For an answer, I asked my friend Yussuf Kajenje, a former journalist and father of three who lives in Tanzania, where he now works for one of the international food-development agencies. 

"Tanzania" and "food crisis" are rarely mentioned in the same sentence; the country is thought to have sufficient production and distribution capability to keep its population fed. Mr. Yussuf's suggests this analysis may be wrong. Tanzania is already suffering, he says.


This is a letter he recently sent to me, presented here with only minor editing changes. Note his second paragraph, which mentions farmers too financially stretched to plant extra crops in spite of the higher prices their products can fetch, and, farther down, the looming biofuels disaster:


"The uncontrollable increase in food prices is becoming a serious problem in Tanzania. I say so because in most cases I do buy food to feed my family and it is a fact that there has been a constant increase in food prices in Tanzania. Maize, rice and beans, which are staple foods here, have doubled in less than three years.


"There are number of reasons leading to the rising food prices. One is that poor farmers in Tanzania are no longer planting more food crops as was the case in the past because they have no money left for inputs which are also becoming too expensive.


"Unfavorable weather conditions in recent years have led to the decline in food production. For instance, last year in Tanzania we faced drought. With scarce rainfall, food production declined a large percentage. Consequently, this has a negative impact on the country's poverty alleviation efforts.


"Another reason is the spill-over effects of the increased world fuel prices.
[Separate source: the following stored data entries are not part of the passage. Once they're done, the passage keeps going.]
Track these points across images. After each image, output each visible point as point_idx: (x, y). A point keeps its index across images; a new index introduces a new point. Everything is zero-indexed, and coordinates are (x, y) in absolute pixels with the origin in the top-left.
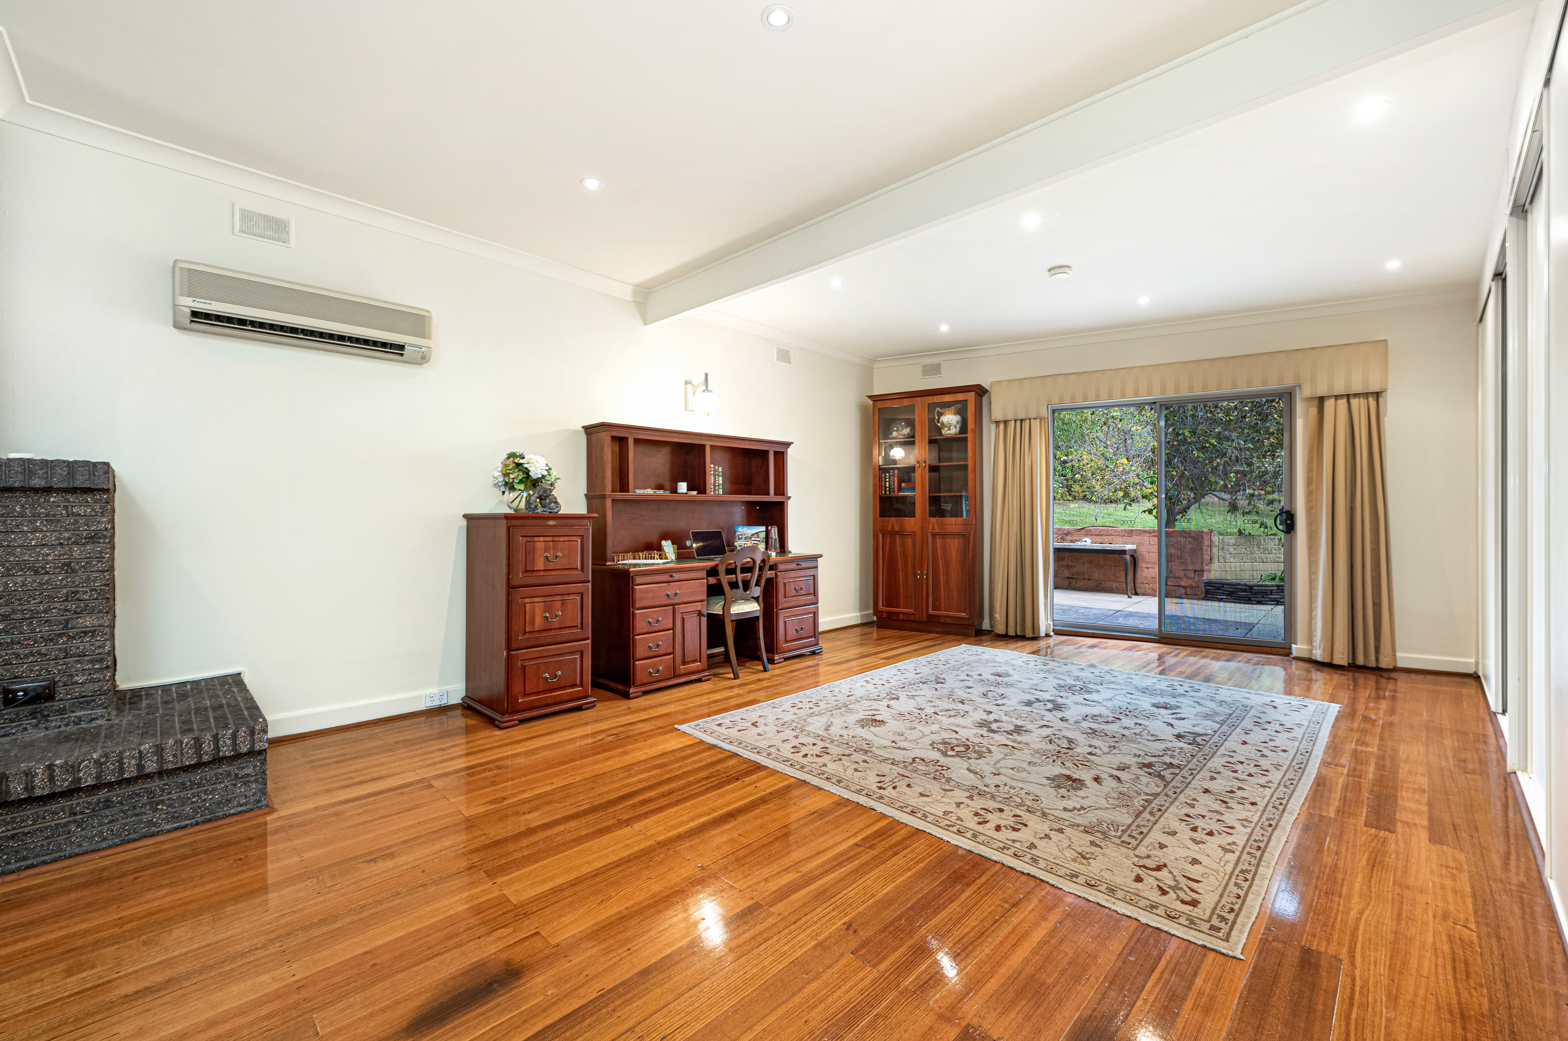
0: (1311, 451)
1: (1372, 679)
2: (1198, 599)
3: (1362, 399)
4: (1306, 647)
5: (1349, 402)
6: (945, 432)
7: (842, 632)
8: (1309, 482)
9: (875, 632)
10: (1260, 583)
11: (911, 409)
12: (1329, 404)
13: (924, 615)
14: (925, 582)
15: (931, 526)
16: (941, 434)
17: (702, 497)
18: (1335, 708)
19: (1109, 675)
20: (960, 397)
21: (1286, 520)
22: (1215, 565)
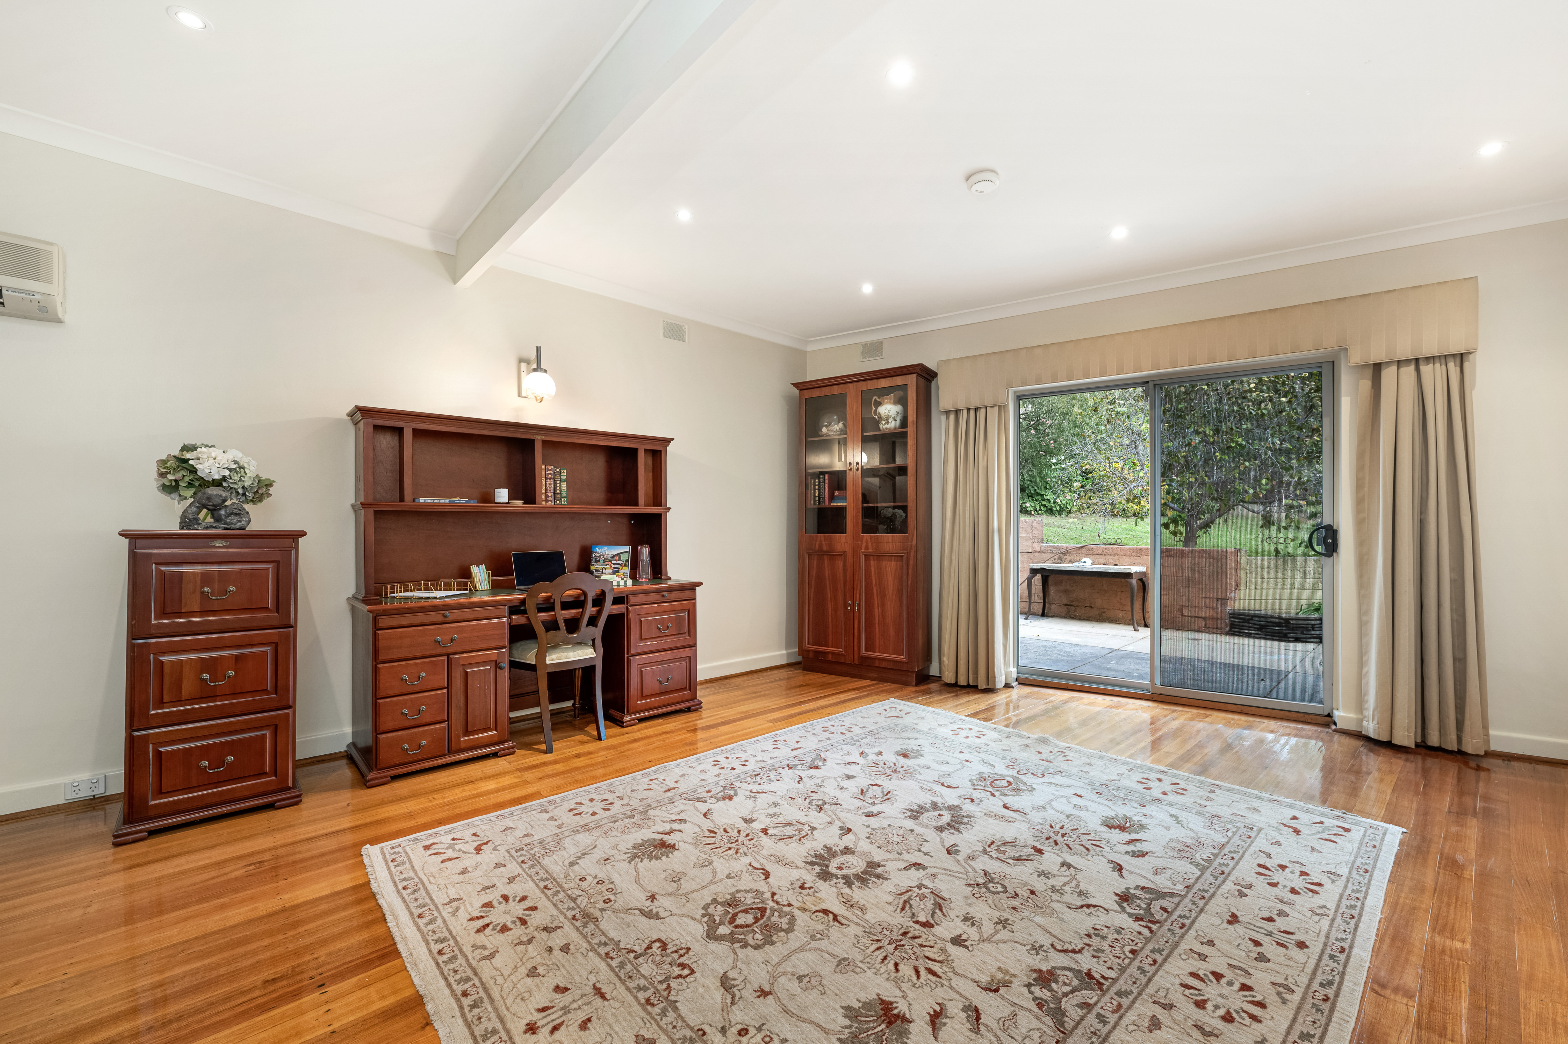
0: (1361, 441)
1: (1452, 768)
2: (1222, 634)
3: (1437, 365)
4: (1353, 716)
5: (1418, 370)
6: (883, 426)
7: (754, 676)
8: (1359, 484)
9: (800, 677)
10: (1300, 615)
11: (842, 398)
12: (1388, 375)
13: (856, 657)
14: (857, 614)
15: (864, 544)
16: (880, 430)
17: (530, 508)
18: (1395, 834)
19: (1061, 758)
20: (899, 381)
21: (1325, 539)
22: (1243, 592)
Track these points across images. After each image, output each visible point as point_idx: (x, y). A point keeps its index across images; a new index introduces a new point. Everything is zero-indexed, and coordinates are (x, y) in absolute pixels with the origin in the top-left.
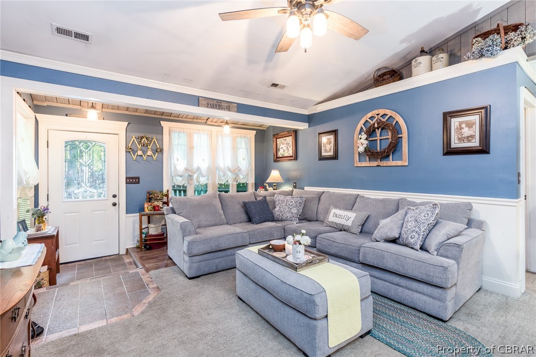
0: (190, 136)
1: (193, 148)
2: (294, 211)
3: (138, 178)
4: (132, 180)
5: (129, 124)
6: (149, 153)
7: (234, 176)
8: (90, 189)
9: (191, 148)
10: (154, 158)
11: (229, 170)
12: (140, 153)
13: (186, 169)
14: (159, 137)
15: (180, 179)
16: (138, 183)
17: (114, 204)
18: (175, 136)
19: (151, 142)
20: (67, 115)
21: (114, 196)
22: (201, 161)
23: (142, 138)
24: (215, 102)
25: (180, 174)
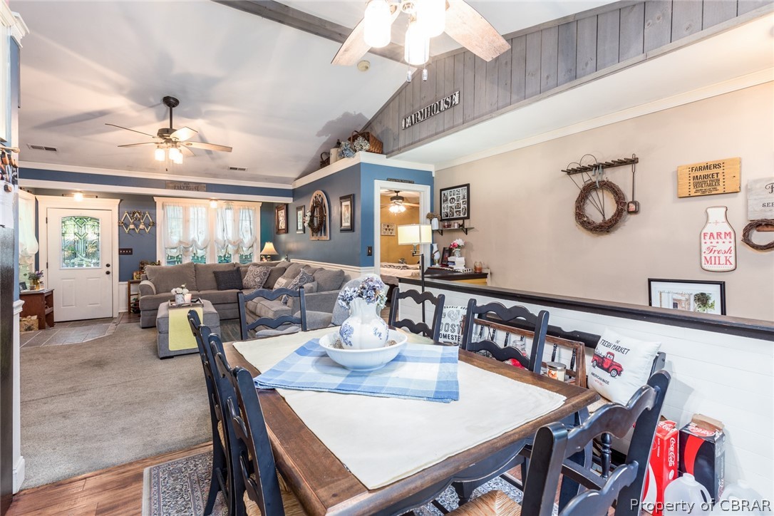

This is attributed to the fact that in some regions of the country there is plenty of food harvested, yet the food cannot be transported to the other regions facing the scarcity because it is too expensive to meet such transportation costs.


"Authorities say up to 300,000 tonnes of maize imports are currently required to meet the national food requirements. Maize is a staple food in Tanzania. Prof. Peter Msolla, the Minister for Agriculture, Food Security and Co-operatives, a few days ago was quoted saying that so far only 6,500 tonnes of maize have been imported despite the government's waiver on taxes on imported foodstuff as an incentive for importers.


"The waiver was aimed at stocking up the national food reserve. In January, the government announced the tax waiver for a period of five months from January to May. This was arrived at following an analysis by the Ministry of Agriculture of the declining food production, with maize production for the 2007/2008 season, coupled with severe food crises in 21 districts of Tanzania.


"Maize importers however said that even after the duty waiver, they were unable to get substantial volumes and attributed this to the fact that most countries that produce grains in large quantities had turned to the lucrative bio-fuel production instead.


"Already, the country has started relief food programs in areas experiencing critical food deficits. Overall inflation also jumped to 8.9 per cent in February this year, up from 6.8 last December. This has serious impact especially among poor households. Currently the food basket in Tanzania accounts for 55 per cent of the consumer price index, meaning most of the inflation burden results from high food and commodity prices.


"Another reason that could lead to the increased prices of food is the current drive to switch from the production of food crops for the production of bio-fuels. Such a trend has some negative impact in the future country's food production as private foreign investors are being given thousands of acres of fertile land to grow plants like sugar cane and jatropha for production of bio fuels."